- Requirement: The response should be exactly the number of lines in the material below that contain the word "extraction".
======== Input material
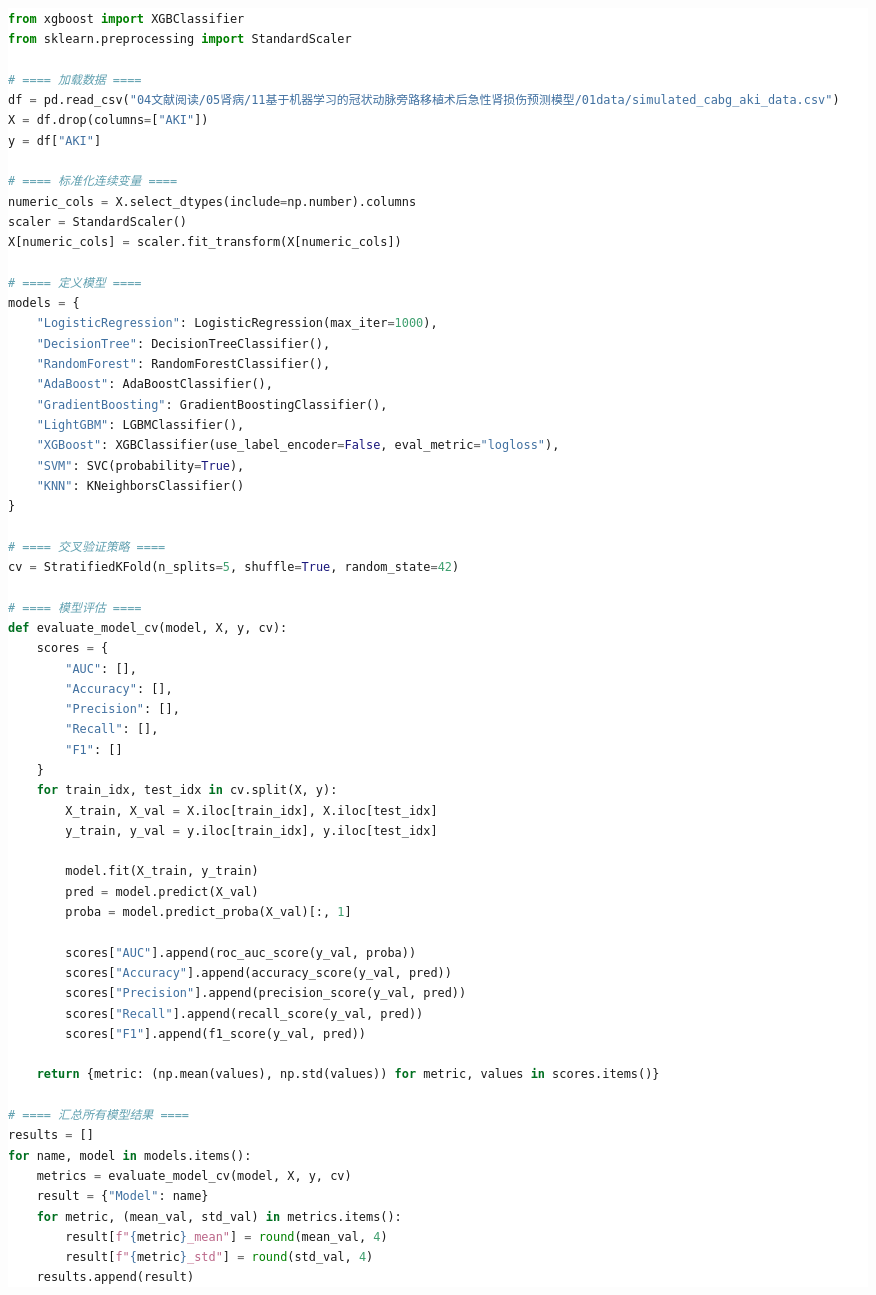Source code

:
 ```python
from xgboost import XGBClassifier
from sklearn.preprocessing import StandardScaler

# ==== 加载数据 ====
df = pd.read_csv("04文献阅读/05肾病/11基于机器学习的冠状动脉旁路移植术后急性肾损伤预测模型/01data/simulated_cabg_aki_data.csv")
X = df.drop(columns=["AKI"])
y = df["AKI"]

# ==== 标准化连续变量 ====
numeric_cols = X.select_dtypes(include=np.number).columns
scaler = StandardScaler()
X[numeric_cols] = scaler.fit_transform(X[numeric_cols])

# ==== 定义模型 ====
models = {
    "LogisticRegression": LogisticRegression(max_iter=1000),
    "DecisionTree": DecisionTreeClassifier(),
    "RandomForest": RandomForestClassifier(),
    "AdaBoost": AdaBoostClassifier(),
    "GradientBoosting": GradientBoostingClassifier(),
    "LightGBM": LGBMClassifier(),
    "XGBoost": XGBClassifier(use_label_encoder=False, eval_metric="logloss"),
    "SVM": SVC(probability=True),
    "KNN": KNeighborsClassifier()
}

# ==== 交叉验证策略 ====
cv = StratifiedKFold(n_splits=5, shuffle=True, random_state=42)

# ==== 模型评估 ====
def evaluate_model_cv(model, X, y, cv):
    scores = {
        "AUC": [],
        "Accuracy": [],
        "Precision": [],
        "Recall": [],
        "F1": []
    }
    for train_idx, test_idx in cv.split(X, y):
        X_train, X_val = X.iloc[train_idx], X.iloc[test_idx]
        y_train, y_val = y.iloc[train_idx], y.iloc[test_idx]

        model.fit(X_train, y_train)
        pred = model.predict(X_val)
        proba = model.predict_proba(X_val)[:, 1]

        scores["AUC"].append(roc_auc_score(y_val, proba))
        scores["Accuracy"].append(accuracy_score(y_val, pred))
        scores["Precision"].append(precision_score(y_val, pred))
        scores["Recall"].append(recall_score(y_val, pred))
        scores["F1"].append(f1_score(y_val, pred))

    return {metric: (np.mean(values), np.std(values)) for metric, values in scores.items()}

# ==== 汇总所有模型结果 ====
results = []
for name, model in models.items():
    metrics = evaluate_model_cv(model, X, y, cv)
    result = {"Model": name}
    for metric, (mean_val, std_val) in metrics.items():
        result[f"{metric}_mean"] = round(mean_val, 4)
        result[f"{metric}_std"] = round(std_val, 4)
    results.append(result)
```
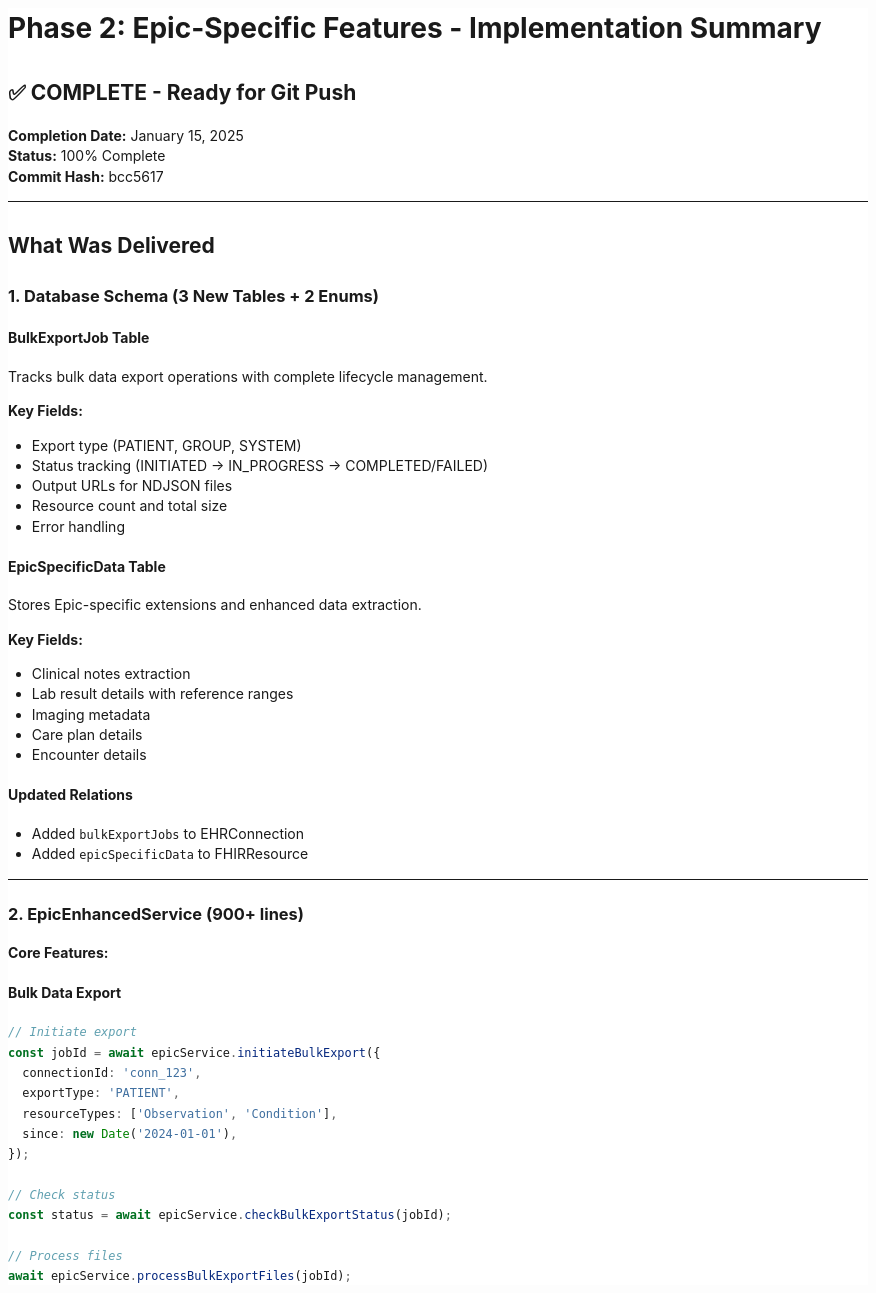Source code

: # Phase 2: Epic-Specific Features - Implementation Summary

## ✅ COMPLETE - Ready for Git Push

**Completion Date:** January 15, 2025  
**Status:** 100% Complete  
**Commit Hash:** bcc5617

---

## What Was Delivered

### 1. Database Schema (3 New Tables + 2 Enums)

#### BulkExportJob Table
Tracks bulk data export operations with complete lifecycle management.

**Key Fields:**
- Export type (PATIENT, GROUP, SYSTEM)
- Status tracking (INITIATED → IN_PROGRESS → COMPLETED/FAILED)
- Output URLs for NDJSON files
- Resource count and total size
- Error handling

#### EpicSpecificData Table
Stores Epic-specific extensions and enhanced data extraction.

**Key Fields:**
- Clinical notes extraction
- Lab result details with reference ranges
- Imaging metadata
- Care plan details
- Encounter details

#### Updated Relations
- Added `bulkExportJobs` to EHRConnection
- Added `epicSpecificData` to FHIRResource

---

### 2. EpicEnhancedService (900+ lines)

**Core Features:**

#### Bulk Data Export
```typescript
// Initiate export
const jobId = await epicService.initiateBulkExport({
  connectionId: 'conn_123',
  exportType: 'PATIENT',
  resourceTypes: ['Observation', 'Condition'],
  since: new Date('2024-01-01'),
});

// Check status
const status = await epicService.checkBulkExportStatus(jobId);

// Process files
await epicService.processBulkExportFiles(jobId);
```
================
- Answer: 2